In other words, Rolovich would not qualify for the exemption under the accommodations language in the mandate. Dismissal would follow.
— The review process could extend beyond Monday, in which case Rolovich would be placed on unpaid leave until the school resolves his case.
We’re skeptical that Rolovich will be coaching the Cougars for next weekend’s game against Brigham Young. He has every right to not get vaccinated, and the university has every right to fire him for not getting vaccinated.
4. Ducks duck and upset
Alone among the Power Five conference, the Pac-12 has just one team — Oregon — with less than two losses.
Because the Ducks also beat Ohio State, they remain a playoff contender.
Sure, they lost at Stanford (3-4) a few weeks ago.
Sure, they struggled to beat back Cal (1-5) on Friday night.
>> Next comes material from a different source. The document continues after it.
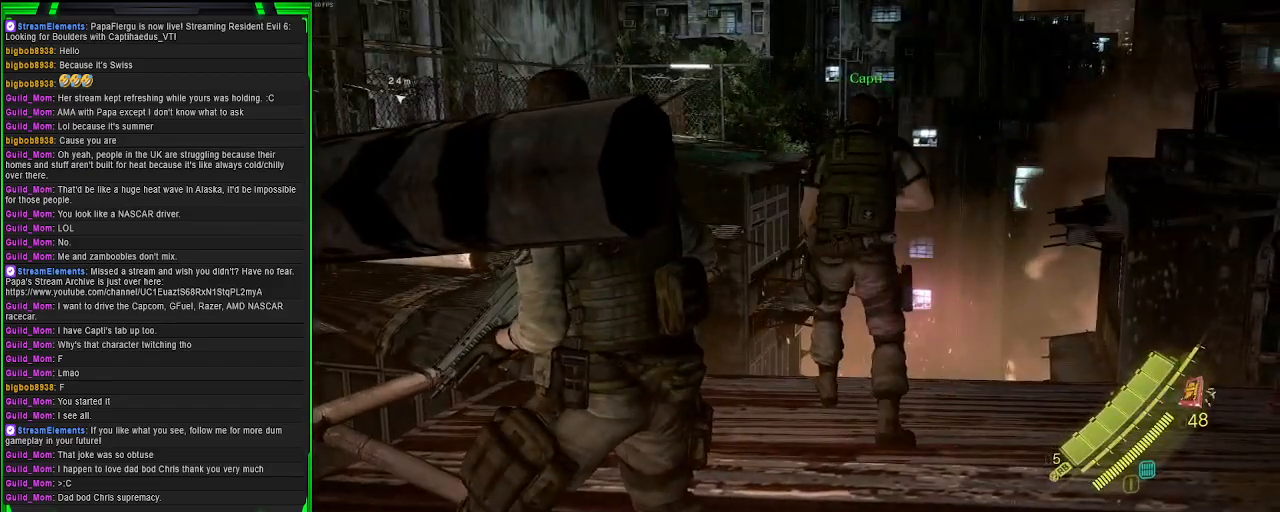
{"buttons": [], "left_stick": "up", "right_stick": "down-left", "events": [[67, "right_stick", "down-right"], [83, "left_stick", "center"], [167, "right_stick", "down"], [233, "left_stick", "up"], [333, "right_stick", "center"], [433, "right_stick", "down-left"]]}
No, they haven’t looked at all like a playoff team since Week Two, unless you’re referring to the FCS playoffs.
But guess what: It doesn’t matter how Oregon looks in October. Forget style points.
All that matters is that the Ducks keep winning, all the way through the first weekend in December. As a 12-1 Pac-12 champion with a victory at Ohio State, they would have a terrific chance to make the CFP.
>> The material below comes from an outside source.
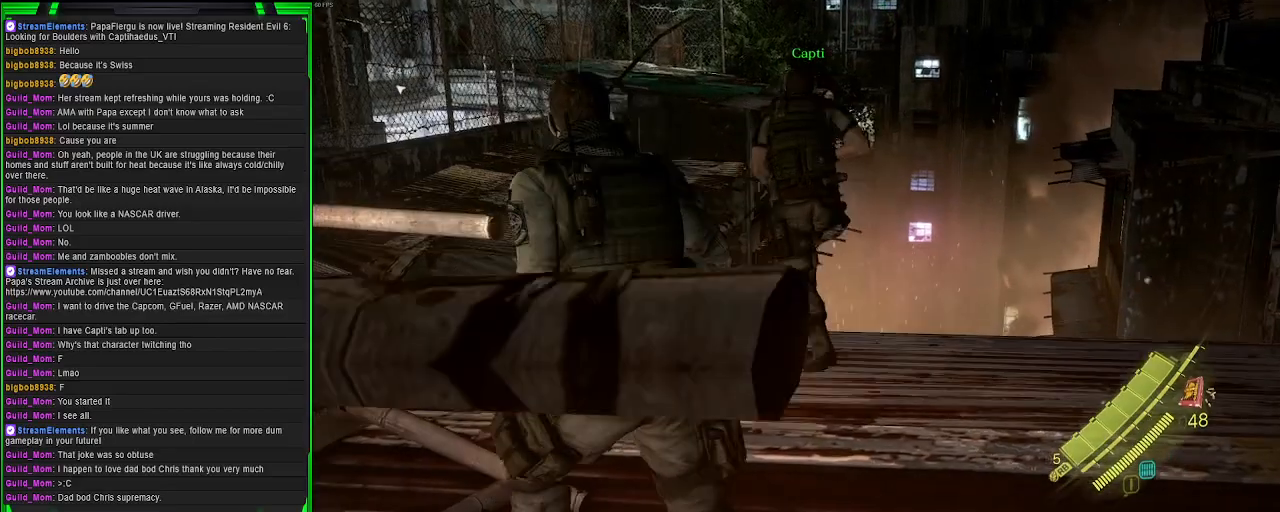
{"buttons": [], "left_stick": "up-right", "right_stick": "down-left", "events": [[117, "left_stick", "up-right"], [183, "right_stick", "center"], [367, "right_stick", "down-left"]]}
But because of the loss at Stanford, they need to win out.
Oregon is the conference’s only chance to claim a playoff berth for the first time since 2016.
Everybody else has at least two losses. No two-loss team has ever made the CFP, and I guarantee the first team that makes the cut won’t come from the Pac-12.
5. Meltdown on Montlake
The losses are mounting, the fans are panicking, and time is running short for Washington.
After a 24-17 loss to UCLA in which neither the offense nor defense performed well, the Huskies are 2-4 and in serious danger of missing the postseason.
They need four wins in their final six games, which isn’t quite as daunting as it seems given the presence of Arizona and Colorado on the schedule.
Quarterback Dylan Morris is far from the only problem, but he’s hardly playing at an elite level. We wouldn’t be surprised if the Huskies make a change and insert freshman Sam Huard.
However the second half of the season unfolds, it’s clear that Washington coach Jimmy Lake cannot afford to keep his coaching staff intact for 2022. He must make changes.
(Plenty of UW fans want the changes to include Lake’s dismissal; we don’t believe that will or should happen.)
With the controversial appointment of John Donovan as the offensive coordinator and the promotion of Bob Gregory on the defensive side, Lake seemingly opted for hires that allowed him to feel comfortable and avoid threatening situations.
That’s no way to win at the highest level.
Lake needs to find the best offensive play-caller available and offer him whatever it takes — even if the candidate is a former head coach who might create a bit of tension within the staff. Tension and expertise are better than comfort and defeat.
Under Donovan, UW’s offense can best be described as 60 minutes of milquetoast interrupted by occasional moments of creativity.
While many fans overestimate the amount of talent on the roster, especially at the skill positions, there is little doubt the Huskies are too easy to defend.
Lake needs to recognize the need for a disruptor, for an ingenious play-caller — even if the new guy has a big ego and massive ambition and could force the second-year head coach out of his comfort zone.